This guide shows you how to turn one big goal into a whole-team plan that runs itself. See Orchestration for how it works.

Reach for an orchestration when the ask is bigger than one agent and you don’t already know the exact steps. For a single task, message an agent in a channel; for a process you can spell out by hand, build a pipeline template.

Ask your orchestrator (usually the CEO agent) for the goal, in plain language:

Research the competitive landscape for an offline-first meeting recorder and write a one-page positioning doc.

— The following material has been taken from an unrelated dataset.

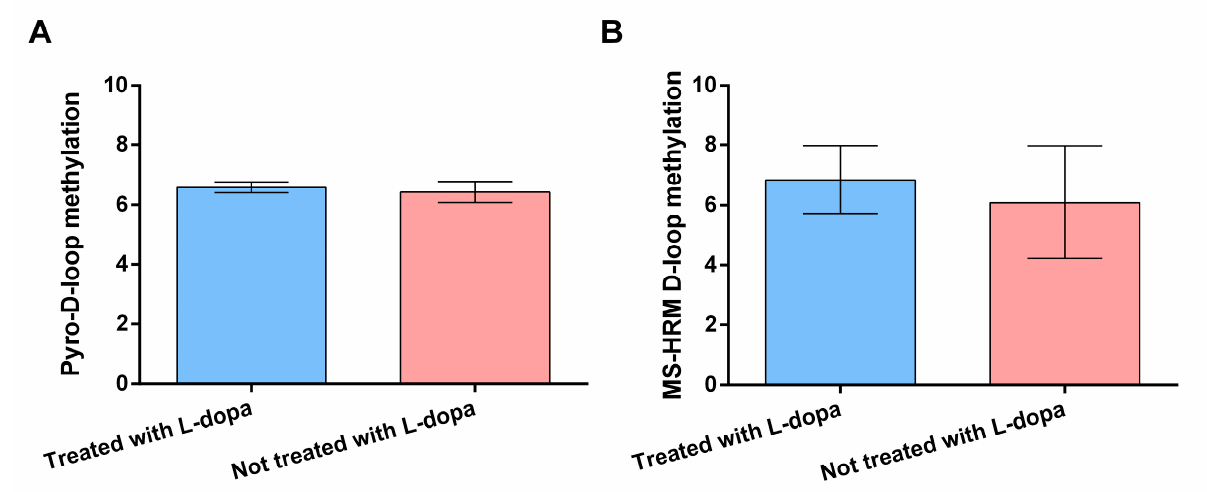
Figure 2. Pyrosequencing ( A ) and MS-HRM ( B ) D-loop region methylation levels in PD patients treated with L-dopa ( n = 22) and PD patients not treated with L-dopa ( n = 8). Data are expressed as means ± SEM. Statistical analysis was performed by means of ANCOVA, including age at sampling and sex as covariates.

The orchestrator returns a structured proposal: the roles it needs, the work broken into sub-tickets, an optional research and discussion phase, a synthesis step that produces the deliverable, and a budget.

Read the proposal before approving. In particular, check:

  • Roles: each is either an existing agent or a new hire the orchestration will create on approval. Swap any role for an agent you trust, or change a hire to an existing agent.
  • Sub-tickets: the work DAG. Drop anything you don’t want.
  • Budget: the hard spending ceiling for the whole orchestration. Tighten it if you want a guardrail.

Because the proposal is a typed object, the app can validate it (well-formed roles, declared output schemas, and so on) before anything runs.

Approve the plan. This is the only decision you make. From here a deterministic materializer (a pure function, no LLM) turns the proposal into a real pipeline and creates the scaffolding:

  • hires any new roles (and records them)
  • groups the roles into a team
  • files the sub-tickets under a project
  • starts the pipeline run that drives it all

The status moves to approved, then executing.

The sub-tickets execute as pipeline steps; if you enabled a discussion round, each role posts a position first. Progress surfaces where you already look:

  • the parent ticket the orchestration opened against
  • the shared channel the team talks in
  • the pipeline run detail, with its usual per-step timeline and cost rollup

Once the sub-tickets are done, the status moves to synthesizing and the synthesis step produces the deliverable onto the parent ticket, then completed.

If the plan is going sideways, cancel it. Cancellation tears down the in-flight work. A failed orchestration (a hard error, every sub-ticket failing, or the budget exceeded) lands in failed with an error message.